### TASK REQUIREMENTS
In the records that follow, the lines from the one containing "teapot: none [139,92,212,132]" to the one containing "cup: none [664,696,714,768]", inclusive, are to be given again exactly.

** GIVEN RECORDS follows **

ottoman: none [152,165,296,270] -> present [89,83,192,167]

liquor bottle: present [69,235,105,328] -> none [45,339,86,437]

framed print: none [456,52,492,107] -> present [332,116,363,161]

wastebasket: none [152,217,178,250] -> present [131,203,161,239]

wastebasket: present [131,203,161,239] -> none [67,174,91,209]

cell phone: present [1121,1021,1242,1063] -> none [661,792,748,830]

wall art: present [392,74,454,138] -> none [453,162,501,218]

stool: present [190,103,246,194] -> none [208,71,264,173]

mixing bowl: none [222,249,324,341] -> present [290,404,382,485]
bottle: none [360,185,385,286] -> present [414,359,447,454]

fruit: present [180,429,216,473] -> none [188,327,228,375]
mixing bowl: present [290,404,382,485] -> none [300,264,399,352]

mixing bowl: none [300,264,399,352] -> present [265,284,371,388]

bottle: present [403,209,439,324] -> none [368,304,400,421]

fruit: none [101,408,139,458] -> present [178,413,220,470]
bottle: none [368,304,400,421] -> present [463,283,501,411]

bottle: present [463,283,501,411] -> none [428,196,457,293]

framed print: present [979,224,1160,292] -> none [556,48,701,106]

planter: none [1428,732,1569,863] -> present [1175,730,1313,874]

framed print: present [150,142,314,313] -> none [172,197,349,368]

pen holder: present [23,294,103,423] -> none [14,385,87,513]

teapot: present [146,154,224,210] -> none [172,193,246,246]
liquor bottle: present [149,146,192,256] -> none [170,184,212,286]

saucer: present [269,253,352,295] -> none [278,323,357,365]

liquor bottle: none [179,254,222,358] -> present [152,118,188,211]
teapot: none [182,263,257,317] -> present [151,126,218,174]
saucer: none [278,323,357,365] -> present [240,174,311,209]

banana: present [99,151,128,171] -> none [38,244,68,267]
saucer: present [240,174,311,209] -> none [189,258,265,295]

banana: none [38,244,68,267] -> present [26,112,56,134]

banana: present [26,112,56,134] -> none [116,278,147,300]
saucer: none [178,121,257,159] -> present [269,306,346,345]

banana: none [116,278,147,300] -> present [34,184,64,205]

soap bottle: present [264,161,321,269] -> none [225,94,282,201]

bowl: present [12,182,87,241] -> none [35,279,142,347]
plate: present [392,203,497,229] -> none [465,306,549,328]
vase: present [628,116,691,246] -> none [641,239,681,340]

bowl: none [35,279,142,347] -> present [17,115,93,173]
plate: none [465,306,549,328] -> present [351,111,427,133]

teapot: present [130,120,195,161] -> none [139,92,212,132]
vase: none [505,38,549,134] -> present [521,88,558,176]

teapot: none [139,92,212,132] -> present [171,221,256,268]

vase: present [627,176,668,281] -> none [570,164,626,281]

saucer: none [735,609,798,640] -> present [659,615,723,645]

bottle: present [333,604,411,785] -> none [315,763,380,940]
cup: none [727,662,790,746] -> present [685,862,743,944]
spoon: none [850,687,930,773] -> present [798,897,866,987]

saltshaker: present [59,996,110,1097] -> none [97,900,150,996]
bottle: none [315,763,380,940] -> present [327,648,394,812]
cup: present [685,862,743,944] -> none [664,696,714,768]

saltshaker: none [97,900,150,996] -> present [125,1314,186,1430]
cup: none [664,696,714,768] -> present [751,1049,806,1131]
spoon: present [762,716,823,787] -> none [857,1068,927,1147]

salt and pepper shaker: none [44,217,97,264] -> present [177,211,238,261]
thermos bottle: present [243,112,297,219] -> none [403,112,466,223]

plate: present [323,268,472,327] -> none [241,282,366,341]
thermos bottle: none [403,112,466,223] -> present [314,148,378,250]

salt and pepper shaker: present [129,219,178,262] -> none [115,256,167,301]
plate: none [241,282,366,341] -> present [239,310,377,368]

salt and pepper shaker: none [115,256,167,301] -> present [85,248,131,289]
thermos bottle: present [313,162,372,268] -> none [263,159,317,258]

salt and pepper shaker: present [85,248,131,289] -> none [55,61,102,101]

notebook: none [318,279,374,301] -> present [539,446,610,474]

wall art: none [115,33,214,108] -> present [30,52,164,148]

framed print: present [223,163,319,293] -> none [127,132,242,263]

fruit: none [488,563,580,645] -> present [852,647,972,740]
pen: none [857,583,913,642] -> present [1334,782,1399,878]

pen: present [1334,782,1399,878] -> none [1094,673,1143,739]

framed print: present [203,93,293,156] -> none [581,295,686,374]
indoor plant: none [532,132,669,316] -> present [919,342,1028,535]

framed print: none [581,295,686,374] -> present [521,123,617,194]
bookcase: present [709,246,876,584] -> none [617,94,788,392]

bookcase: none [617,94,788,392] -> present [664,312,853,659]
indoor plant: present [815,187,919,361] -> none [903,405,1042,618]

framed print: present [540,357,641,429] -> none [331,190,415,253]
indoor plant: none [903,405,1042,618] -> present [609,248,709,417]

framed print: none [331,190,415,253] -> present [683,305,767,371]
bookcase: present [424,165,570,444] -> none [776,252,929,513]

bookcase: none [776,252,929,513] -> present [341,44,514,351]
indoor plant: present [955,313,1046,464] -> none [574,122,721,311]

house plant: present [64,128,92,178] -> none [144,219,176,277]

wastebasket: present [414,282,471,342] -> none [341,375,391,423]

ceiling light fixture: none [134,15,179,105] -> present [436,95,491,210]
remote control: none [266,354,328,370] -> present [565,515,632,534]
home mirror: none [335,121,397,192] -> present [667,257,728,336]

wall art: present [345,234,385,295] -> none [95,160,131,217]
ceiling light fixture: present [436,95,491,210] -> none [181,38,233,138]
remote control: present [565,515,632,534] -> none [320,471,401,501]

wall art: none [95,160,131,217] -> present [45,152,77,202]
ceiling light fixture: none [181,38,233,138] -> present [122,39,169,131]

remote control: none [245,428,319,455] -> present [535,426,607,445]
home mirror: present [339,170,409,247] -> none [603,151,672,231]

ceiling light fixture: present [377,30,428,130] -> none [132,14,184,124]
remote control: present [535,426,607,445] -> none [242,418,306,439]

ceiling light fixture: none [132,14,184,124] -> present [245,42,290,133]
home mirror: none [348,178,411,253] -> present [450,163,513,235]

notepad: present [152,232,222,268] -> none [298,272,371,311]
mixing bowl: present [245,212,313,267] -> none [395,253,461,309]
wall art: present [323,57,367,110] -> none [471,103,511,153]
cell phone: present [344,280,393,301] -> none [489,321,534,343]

** End of GIVEN RECORDS **

### RESULT OF THIS TASK
teapot: none [139,92,212,132] -> present [171,221,256,268]

vase: present [627,176,668,281] -> none [570,164,626,281]

saucer: none [735,609,798,640] -> present [659,615,723,645]

bottle: present [333,604,411,785] -> none [315,763,380,940]
cup: none [727,662,790,746] -> present [685,862,743,944]
spoon: none [850,687,930,773] -> present [798,897,866,987]

saltshaker: present [59,996,110,1097] -> none [97,900,150,996]
bottle: none [315,763,380,940] -> present [327,648,394,812]
cup: present [685,862,743,944] -> none [664,696,714,768]

saltshaker: none [97,900,150,996] -> present [125,1314,186,1430]
cup: none [664,696,714,768] -> present [751,1049,806,1131]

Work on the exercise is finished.